Hart Joseph D
U.S. Naval Research Laboratory, Code 5675, Washington, DC 20375, USA.
Chaos. 2024 Apr 1;34(4). doi: 10.1063/5.0196257.
Reservoir computing is a machine learning framework that has been shown to be able to replicate the chaotic attractor, including the fractal dimension and the entire Lyapunov spectrum, of the dynamical system on which it is trained. We quantitatively relate the generalized synchronization dynamics of a driven reservoir during the training stage to the performance of the trained reservoir computer at the attractor reconstruction task. We show that, in order to obtain successful attractor reconstruction and Lyapunov spectrum estimation, the maximal conditional Lyapunov exponent of the driven reservoir must be significantly more negative than the most negative Lyapunov exponent of the target system. We also find that the maximal conditional Lyapunov exponent of the reservoir depends strongly on the spectral radius of the reservoir adjacency matrix; therefore, for attractor reconstruction and Lyapunov spectrum estimation, small spectral radius reservoir computers perform better in general. Our arguments are supported by numerical examples on well-known chaotic systems.

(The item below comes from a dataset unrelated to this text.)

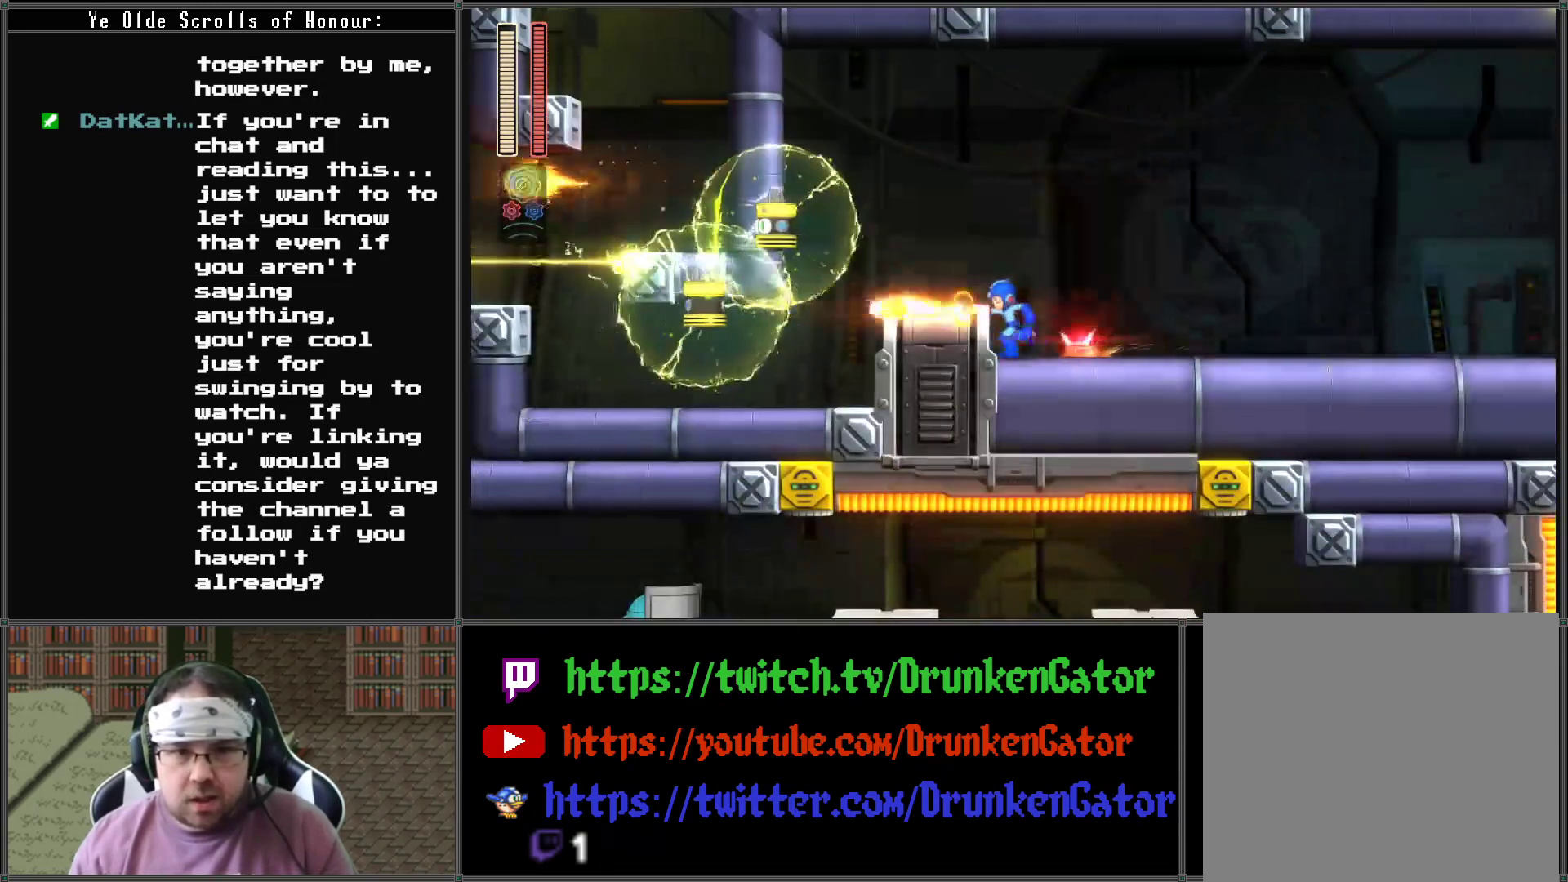
{"buttons": ["DPAD_LEFT"], "left_stick": "center", "right_stick": "center", "events": [[67, "X", "up"], [167, "A", "down"], [433, "A", "up"]]}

储层计算是一种机器学习框架,已被证明能够复制其训练所基于的动力系统的混沌吸引子,包括分形维数和整个李雅普诺夫谱。我们定量地将训练阶段受驱动储层的广义同步动力学与训练后的储层计算机在吸引子重构任务中的性能联系起来。我们表明,为了成功进行吸引子重构和李雅普诺夫谱估计,受驱动储层的最大条件李雅普诺夫指数必须比目标系统最负的李雅普诺夫指数明显更负。我们还发现,储层的最大条件李雅普诺夫指数强烈依赖于储层邻接矩阵的谱半径;因此,对于吸引子重构和李雅普诺夫谱估计,一般来说,谱半径小的储层计算机表现更好。我们的观点得到了关于著名混沌系统的数值例子的支持。